The ‘purpose of science’ debate goes back centuries

Last March Science Careers highlighted my friend Kenny Gibbs’ research:

Academic science could attract and keep more under-represented minority scientists, Gibbs argues, by making room for their need to have broader impacts on society than basic research positions currently allow. “Those are values that I brought into science and that you hear many bringing into science,” he says. The tension between science values and social justice values grows as people advance in their training; they find that “[social] values are no longer able to be expressed. Not only are they not rewarded, but expressing those values makes you look less serious about the scientific work.”

I thought about this passage when I re-read Alvin Weinberg’s ‘The Axiology of Science’ last month. According to Weinberg (and others), debates about the relative worth of pure versus applied research go back centuries. Francis Bacon–like Kenny–valued science for its usefulness. Science is done because “we learn how to make two blades of grass where one grew before.” Bacon’s assertion that ‘knowledge is power’ meant power over nature–another reference to his utilitarian view of science.

Others disagreed. They felt science should be devoted to the abstract pursuit of knowledge. Needless to say Bacon lost. It’s why Kenny’s research is even necessary, why cosmology gets a TV show and why scientists in international development do not.

I wonder if Kenny appreciates how old this debate is. How long people have been discussing it. While today we might apply a gendered or social-justice lens, it’s not much different than what white Christian men have been discussing since the 1500s.

As I’ve been reflecting on the importance of strategy, I’ll gently nudge Kenny: how do we change a system that has been ingrained over centuries? And along similar lines, I’ll continue asking myself how I plan to actually change how society views creationists.

4 Comments

  1. The rhetoric in Congress, boosted by recently proposed reductions in fields not deemed to be in the national interest (job creators and/or economic boosters), indicates that Bacon’s perspective still holds the purse. By dint of a Sarewitz axiom, Bacon’s POV still holds the power.

    1. Good point. So clearly there’s a distinction between what scientists say to ‘the public’ vs what they might say to funding agencies. (I realize these sentences have to be unpacked and made more precise.) Thanks again.

  2. I think scientists and researchers doing applied work solving huge, global challenges facing humanity including the poor, is so important it should receive much more money. Still, being on the side, I have to recognize the affect of basic or pure research on applied work. When you look at Newton’s discovery or invention (depending on your take) of calculus and the huge upsurge in technological innovation it caused (really everything in our engineering courses especially electrical engineering which affects information and communications technology), I have to admit it was helpful. Still I have to deal with some of the immediate needs and pressing problems of the day.
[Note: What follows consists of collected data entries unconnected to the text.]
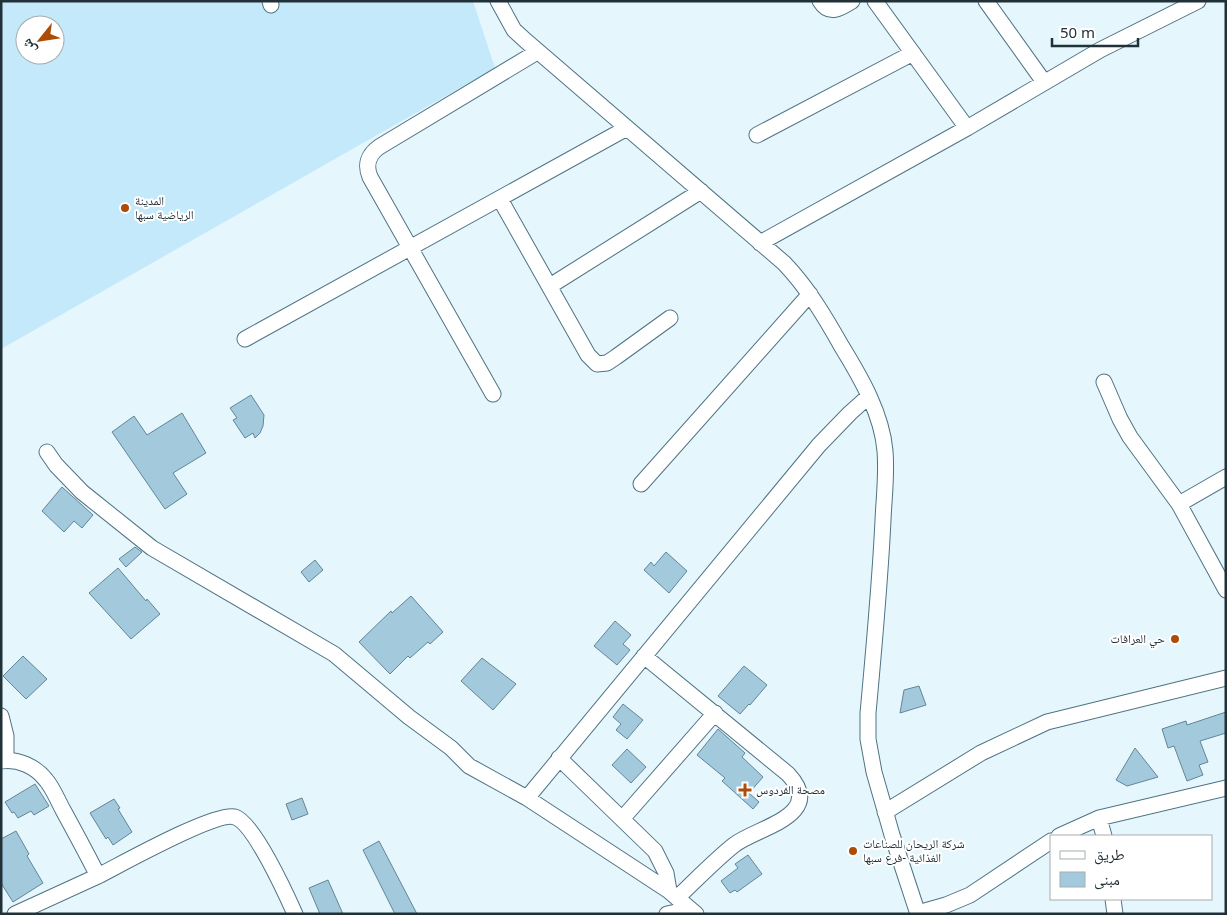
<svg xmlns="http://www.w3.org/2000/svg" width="1227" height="915" viewBox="0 0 1227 915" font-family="'Noto Sans','Noto Naskh Arabic',sans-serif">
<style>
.pitch{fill:#c4e9fa;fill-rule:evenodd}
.building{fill:#a3cadc;stroke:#618697}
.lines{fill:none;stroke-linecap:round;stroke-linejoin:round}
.minor-casing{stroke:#4e7383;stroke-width:17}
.minor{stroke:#fff;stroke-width:15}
.poi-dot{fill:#ad4c06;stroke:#fff;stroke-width:2}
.labels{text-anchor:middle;stroke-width:4;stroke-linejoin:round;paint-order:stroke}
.poi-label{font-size:12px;fill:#213138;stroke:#fff;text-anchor:start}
</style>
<rect width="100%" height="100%" fill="#e6f6fd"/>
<path class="pitch" d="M1 1H473L495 68 1 349ZM25 25H55V55H25Z"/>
<path class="building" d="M251 395 264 415 263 426 260 433 255 438 253 433 245 438 233 420 237 418 230 408Z
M182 413 206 453 173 473 187 494 165 509 112 432 134 416 147 435Z
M62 487 93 515 82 528 74 521 64 532 42 511Z
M135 547 142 552 126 567 119 559Z
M666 552 687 571 669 593 644 570 651 562 654 566Z
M315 560 323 570 309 582 301 572Z
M118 568 146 601 147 599 160 614 131 639 89 593Z
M411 596 443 632 430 644 428 642 410 658 408 656 390 674 359 642 391 611 392 613Z
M615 621 631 635 623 644 630 650 617 665 594 646Z
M23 656 47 679 26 699 3 676Z
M482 658 516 684 493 710 461 681Z
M744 666 767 685 750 705 749 704 740 714 718 696Z
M919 686 926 705 900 713 904 690Z
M623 704 643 720 627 739 616 730 621 724 613 717Z
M1226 712V733L1200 741 1208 762 1199 765 1203 775 1187 781 1174 746 1168 748 1162 729 1186 721 1187 725Z
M718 729 745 753 742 757 763 777 749 793 759 802 753 809 722 781 725 778 697 755Z
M1135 748 1158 777 1127 786 1116 780Z
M627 749 646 767 631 783 612 765Z
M35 784 49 806 34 815 31 811 18 818 14 812 12 813 5 802Z
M302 798 308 814 292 820 286 804Z
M114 799 120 808 118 809 132 832 113 845 108 837 106 839 90 813Z
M16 831 29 854 27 856 43 883 13 902 1 883V839Z
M379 841 417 914H395L363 850Z
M748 855 762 874 737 892 735 890 730 893 721 881 738 868 735 864Z
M328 880 343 914H320L309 888Z"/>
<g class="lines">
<defs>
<path id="minor" d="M270 1 271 5
M498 1 514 30 526 41 784 263C808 288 825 317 842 347 861 378 882 414 885 451 887 474 884 497 883 520 880 584 874 648 868 713V739L874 772 892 835 918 914
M820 1C829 16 841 8 852 1
M875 1 967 128
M986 1 1044 82
M757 135 913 53
M500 199 588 355 597 364 607 363 616 357 670 318
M760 243 967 128 1100 50 1198 1
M550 286 701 191
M245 339 627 128
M1104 382 1120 419 1130 437 1179 504 1226 590
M493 394 370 177C365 165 368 155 379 147L537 52
M47 452 56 465 82 492 152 548 334 654 409 717 451 748 469 766 527 798 669 891 696 914
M641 484 810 294
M1179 504 1226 477
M644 656 788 774C827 816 757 827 734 845 714 861 696 880 677 898
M1 716 6 736V760
M559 758 655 851 666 873 669 891
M1 761C18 758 36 767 46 780 53 788 58 801 63 810 75 832 87 854 98 876 120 865 216 811 235 817 254 823 286 894 295 914
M527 798 819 445 850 413 869 396
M885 812 981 753 1047 722 1226 678
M1099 818 1104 836
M622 819 715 713
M1059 836 1099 818 1226 788
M1113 899 1115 914
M918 913 946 905 970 895 1051 841
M15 914 98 876
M667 914 690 909"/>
</defs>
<use href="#minor" class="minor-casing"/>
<use href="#minor" class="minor"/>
</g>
<g class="poi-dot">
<circle cx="125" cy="208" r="5"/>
<circle cx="1175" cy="639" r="5"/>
<path d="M742.5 782.5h5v5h5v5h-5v5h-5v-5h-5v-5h5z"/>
<circle cx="853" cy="851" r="5"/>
</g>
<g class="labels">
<g class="poi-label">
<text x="135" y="205">المدينة<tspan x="135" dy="14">الرياضية سبها</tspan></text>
<text x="1165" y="643" text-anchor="end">حي العرافات</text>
<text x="756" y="794">مصحة الفردوس</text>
<text x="863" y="848">شركة الريحان للصناعات<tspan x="863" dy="14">الغذائية -فرع سبها</tspan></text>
</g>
</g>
<rect width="1227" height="915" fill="none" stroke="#213138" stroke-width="5"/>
<rect x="1050" y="835" width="162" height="65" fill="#ffffff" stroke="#a6adaf"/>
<rect x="1060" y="851" width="25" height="8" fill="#ffffff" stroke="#a6adaf"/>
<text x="1094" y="860" font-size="15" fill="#213138">طريق</text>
<rect x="1060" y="872" width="25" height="15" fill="#a3cadc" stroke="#a6adaf"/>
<text x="1094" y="885" font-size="15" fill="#213138">مبنى</text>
<g transform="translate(40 40) rotate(240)"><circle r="24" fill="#ffffff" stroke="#a6adaf"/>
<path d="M0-4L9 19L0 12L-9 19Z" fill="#ad4c06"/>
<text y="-8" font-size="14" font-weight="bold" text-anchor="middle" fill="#213138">ش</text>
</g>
<path d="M1052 38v8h86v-8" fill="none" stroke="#213138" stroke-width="2.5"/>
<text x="1060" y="38" font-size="15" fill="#213138" stroke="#ffffff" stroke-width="4" paint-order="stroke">50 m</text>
</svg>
Einstein’s relativity has altered and improved our predictions and calculations in astronomy, astrophysics, and physics, but it seems it has less practical impact than Newton’s work (it does help us with time lags between clocks at different altitudes and similar phenomena). So I struggle with the tension today, even though, I still favor work that deals with tough local and global issues especially because lives are at stake. Incidentally we have the same tension with muti-national corporations or just corporate America in our democratic capitalist society in which corporations pursue profit over purpose. I’d rather purpose, but the people with the most ability to do purpose, the ones with the most money, pursue profit moreso.

    1. People don’t always agree on purpose or the best way to go about it. Whereas everyone likes money. And besides, money gives you the ability to pursue or support whatever you think is important.